Gilmar Mendes anula quebra de sigilos de empresa de Toffoli aprovada pela CPI
Gilmar Mendes anula quebra de sigilos de empresa de Toffoli

Decisão do STF suspende investigação da CPI sobre empresa vinculada a ministro

O ministro do Supremo Tribunal Federal (STF), Gilmar Mendes, determinou nesta sexta-feira (27) a anulação da quebra de sigilos bancário, fiscal, telefônico e telemático da empresa Maridt Participações, que pertence ao ministro do STF Dias Toffoli e seus irmãos. A medida havia sido aprovada pela Comissão Parlamentar de Inquérito (CPI) do Crime Organizado do Senado na última quarta-feira (25), gerando intenso debate sobre os limites das investigações legislativas.

Contexto da decisão e fundamentação jurídica

Em sua decisão, Gilmar Mendes classificou a ação da CPI como um "desvio de finalidade" e "abuso de poder", argumentando que a quebra de sigilos só se justifica quando há estrita conexão com o objeto que legitimou a criação da comissão. O ministro destacou que o requerimento da CPI apresentava uma narrativa falha e imprecisa, sem indicar elementos concretos que vinculassem a empresa aos fatos investigados.
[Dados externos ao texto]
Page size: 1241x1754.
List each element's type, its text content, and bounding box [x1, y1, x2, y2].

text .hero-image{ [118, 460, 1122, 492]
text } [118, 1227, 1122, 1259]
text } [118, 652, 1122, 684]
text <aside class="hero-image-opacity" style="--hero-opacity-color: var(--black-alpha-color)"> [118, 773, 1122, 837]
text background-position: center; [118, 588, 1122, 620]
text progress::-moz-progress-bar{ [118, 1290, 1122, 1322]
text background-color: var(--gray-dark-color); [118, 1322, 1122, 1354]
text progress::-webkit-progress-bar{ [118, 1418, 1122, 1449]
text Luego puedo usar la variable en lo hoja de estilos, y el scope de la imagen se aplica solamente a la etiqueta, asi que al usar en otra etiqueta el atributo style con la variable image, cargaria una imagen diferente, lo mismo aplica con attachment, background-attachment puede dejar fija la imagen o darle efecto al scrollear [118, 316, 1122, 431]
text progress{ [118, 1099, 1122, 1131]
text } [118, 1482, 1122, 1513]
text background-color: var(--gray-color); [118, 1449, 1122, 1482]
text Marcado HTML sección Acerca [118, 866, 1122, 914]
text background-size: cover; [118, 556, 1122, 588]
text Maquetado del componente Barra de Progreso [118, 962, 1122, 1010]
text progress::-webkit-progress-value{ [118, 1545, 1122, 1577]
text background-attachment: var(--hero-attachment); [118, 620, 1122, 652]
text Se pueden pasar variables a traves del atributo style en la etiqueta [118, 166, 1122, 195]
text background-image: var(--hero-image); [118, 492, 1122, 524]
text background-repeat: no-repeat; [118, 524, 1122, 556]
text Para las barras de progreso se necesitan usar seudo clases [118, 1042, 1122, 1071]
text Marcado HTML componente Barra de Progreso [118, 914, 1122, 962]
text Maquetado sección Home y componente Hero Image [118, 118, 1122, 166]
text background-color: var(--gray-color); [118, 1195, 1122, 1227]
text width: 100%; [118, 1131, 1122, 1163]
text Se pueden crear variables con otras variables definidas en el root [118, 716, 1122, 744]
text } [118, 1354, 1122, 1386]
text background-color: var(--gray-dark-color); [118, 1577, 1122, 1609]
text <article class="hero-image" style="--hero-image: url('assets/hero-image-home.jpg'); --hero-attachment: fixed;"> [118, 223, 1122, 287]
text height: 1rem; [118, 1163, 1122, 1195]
"Uma simples e rápida leitura da justificativa apresentada junto ao requerimento de quebra de sigilos permite vislumbrar elementos vazios, destituídos de fundamentação concreta e sem amparo em base documental idônea", afirmou Mendes em seu despacho. Ele reforçou que não havia suporte probatório mínimo para autorizar tal ingerência na esfera privada dos investigados.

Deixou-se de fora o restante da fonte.